Aydın’ın Kuşadası ilçesinde Jeofizik Yüksek Mühendisi Prof. Dr. Övgün Ahmet Ercan’ın katılımıyla gerçekleştirilen ‘Depreme Bilinçli Bakış’ başlıklı konferans, Santorini Adası çevresinde meydana gelen depremleri mercek altına aldı. Prof. Dr. Ercan, bu depremlerin yanardağlardan kaynaklandığını ve Kuşadası için herhangi bir endişe kaynağı olmadığını ifade ederek, “Kimse boş yere korkmasın” dedi.
Kuşadası Genç İş İnsanları Derneği (KUGİAD) tarafından Kuşadası Belediyesi ve Kuşadası Ticaret Odası’nın (KUTO) destekleriyle gerçekleştirilen konferansa katılım oldukça yoğun oldu. Etkinliğin yapıldığı KUTO Konferans Salonu’na Kuşadası Kaymakamı İbrahim Keklik, Kuşadası Belediye Başkan Vekili Efe Berberoğlu, CHP Kuşadası İlçe Örgütü Başkanı Mehmet Gürbilek, KUGİAD Başkanı Haşmet Boğalı gibi birçok önemli isim ve sivil toplum kuruluşlarının temsilcileri de katıldı.
“Depremler yanardağ kaynaklı”
Konferansın ilk bölümünde, Santorini Adası ile Amorgos çukuru arasındaki depremlerin nedenleri üzerine konuşan Prof. Dr. Ercan, deprem fırtınasının denizdeki yanardağ hareketliliğine bağlı olduğunu belirtti. Ercan, “Yanardağlar, Afrika ve Anadolu kıtaları tarafından sıkıştırılıyor. Bu baskı iki şekilde sonuçlanabilir: Bölge kırılır ya da yanardağlar patlar. Şu an deniz altında yaklaşık 45 kilometre derinlikte, 2 bin 200 santigrat derece sıcaklığa sahip bir magma birikiyor. Bu magma, yüksek basınç altında magma odalarını doldurmakta ve deprem üretebilir” şeklinde konuştu.

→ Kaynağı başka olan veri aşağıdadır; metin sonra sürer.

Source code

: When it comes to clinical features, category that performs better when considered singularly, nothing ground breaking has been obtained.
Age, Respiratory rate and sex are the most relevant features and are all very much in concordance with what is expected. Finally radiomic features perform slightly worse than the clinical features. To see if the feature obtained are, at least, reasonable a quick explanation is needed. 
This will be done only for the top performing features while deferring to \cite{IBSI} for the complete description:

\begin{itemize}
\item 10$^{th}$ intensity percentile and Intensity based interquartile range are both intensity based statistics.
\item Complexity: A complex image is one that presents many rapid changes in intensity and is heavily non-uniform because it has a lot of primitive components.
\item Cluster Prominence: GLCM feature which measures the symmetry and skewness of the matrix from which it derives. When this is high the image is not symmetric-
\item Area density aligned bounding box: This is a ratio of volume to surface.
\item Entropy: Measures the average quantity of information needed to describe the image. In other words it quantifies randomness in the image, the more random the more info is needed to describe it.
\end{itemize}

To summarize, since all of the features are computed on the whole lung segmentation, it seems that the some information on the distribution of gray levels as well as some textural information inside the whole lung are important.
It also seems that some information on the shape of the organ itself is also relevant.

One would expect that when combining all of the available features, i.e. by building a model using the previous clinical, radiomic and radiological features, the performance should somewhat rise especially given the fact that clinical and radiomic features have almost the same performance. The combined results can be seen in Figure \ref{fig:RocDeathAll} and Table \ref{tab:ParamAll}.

“Dalgalar kıyılarımıza ulaşana kadar etkisini yitirir”
Santorini bölgesinde yanardağ ile ilişkili bir deprem durumunda tsunami dalgalarının oluşabileceğine dikkati çeken Prof. Dr. Ercan, “En kötü senaryo, kül ve taşların fırladığı bir patlama senaryosu. Bu tür bir patlama 5 ile 7 arasında büyüklükte depremlere yol açabilir. Depremle birlikte Ege’deki adalar, Girit ve Türkiye kıyıları da etkilenebilir. Ancak hem Kuşadası hem de kıyı şehirlerimiz için şu anda kaygı verici bir durum yok. Çünkü oluşabilecek süpürtü dalgaları buraya ulaşmadan etkisini yitirir” diye ekledi.
“Betonarme yapılardan artık vazgeçmeliyiz”
Konferansın ikinci bölümünde Kuşadası’nın deprem risk haritasını açıklayan Prof. Dr. Ercan, kentteki fay hatlarının 5 ile 6,1 arasında büyüklükte depremler üretebileceğini belirtti. Kuşadası’nda büyük depremlerin 30 ile 50 yılda bir meydana geldiğini aktaran Ercan, Sisam Adası üzerindeki fay hattında bu büyüklüğün 7,2’ye kadar çıkabildiğine dikkat çekti. Yapıların güvenli ve dayanıklı bir şekilde inşa edilmesi gerektiğini vurgulayan Ercan, “Betonarme yapıdan artık vazgeçip, çelik konstrüksiyonlu binalar inşa etmeliyiz” ifadelerini kullandı.